Earlier this year, European Commission VP Andrus Ansip and commissioner Vera Jourová made a statement regarding the EU’s long-awaited data protection reform, confirming a commitment to pass the new laws by the end of this year. Unfortunately for the organisations that will need to adhere to these rules, there is still little available in terms of definite details. Up until now, some of the key details to be aware of are that companies will likely be expected to respond more quickly, being ready to notify their customers within 24 hours in the event of a breach, as well as the possibility of fines being raised to 5 percent of global turnover for noncompliance.

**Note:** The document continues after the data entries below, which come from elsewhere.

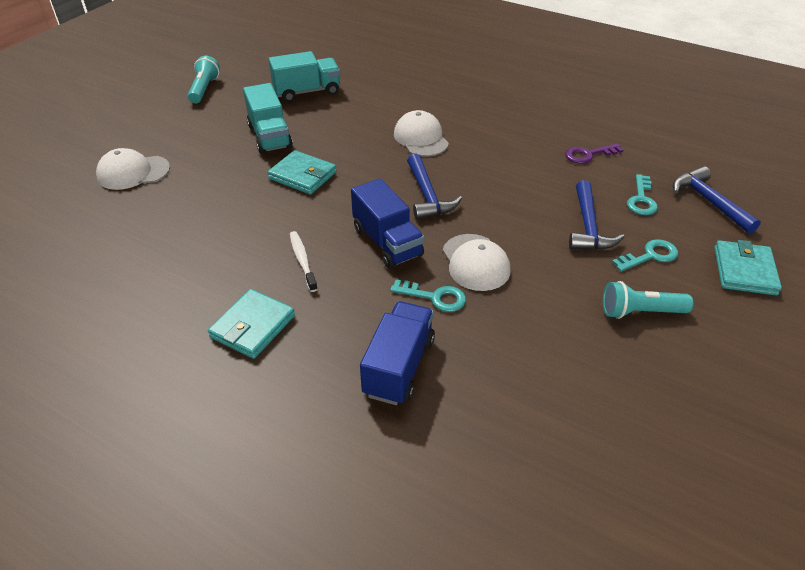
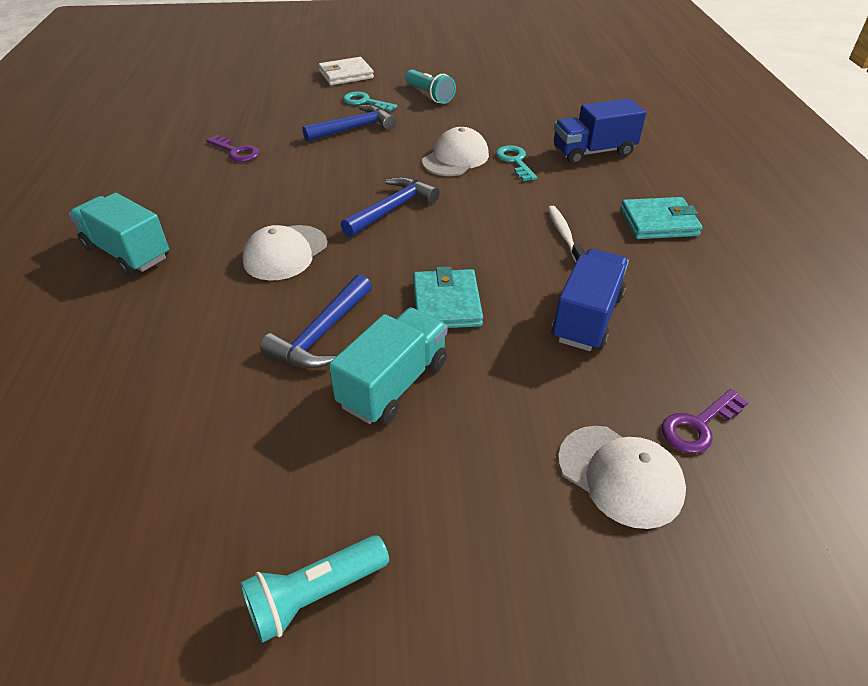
camera: 125 degrees left, 0 degrees up
(112, 212) = (698, 425): none -> purple key
(302, 261) = (564, 235): white toothbrush -> white toothbrush turned 135 degrees clockwise
(307, 92) = (229, 421): turquoise truck -> turquoise truck (127, 253)
(387, 242) = (484, 203): blue truck -> blue truck (587, 318)
(641, 199) = (292, 117): turquoise key -> none
(709, 201) = (269, 95): blue hammer -> blue hammer (322, 334)
(744, 271) = (346, 75): turquoise wallet -> white wallet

Outside of this, much of the recent chatter around the forthcoming, revamped EU General Data Protection Regulation (GDPR), has focused primarily on the issue of privacy, rather than data protection. Arguably ignited by the Snowden disclosures and the fact that questions about what information organisations are holding and why remain unanswered, privacy remains the most pressing issue when it comes to anticipating the details of the new legislation. Not only has it impacted the debate, but it has shaped the security industry more broadly. This is especially the case for the cloud business.
While the true cost of Snowden’s US government spying revelations on the cloud market has been much smaller than initially feared (see this Forrester blog), there can be no doubt that cloud service providers (CSPs) do increasingly find themselves coming under pressure from security conscious organisations, to prove not just the robustness of their security credentials, but to also provide more visibility into the circumstances under which data can be accessed, by whom and for what purpose. This is especially the case in Germany where an existing strong legal and policy bias toward staunchly protecting citizen’s privacy rights can present non-European businesses handling EU-specific data with a very specific challenge.
For companies concerned about privacy, they should be actively thinking now about how their data is organised and, in turn, how it is being protected. One thing we can presume is that the revamped data protection regulation will include a greater prescription for businesses to obfuscate ‘sensitive’ data. Given the definition of ‘sensitive’ is open to interpretation and will constantly change as more information about our lives is electronically stored, there is going to be a need for much more dynamic and powerful tools and systems for protecting data.
Understanding the necessity of encryption and how it works across multiple networks and in tandem with other solutions is becoming increasingly important. At the end of the day, data breach incidents remain all too successful and all too news-worthy. Only by transparently encrypting data now will businesses help themselves to avoid an endless game of data security/compliance/privacy whack-a-mole.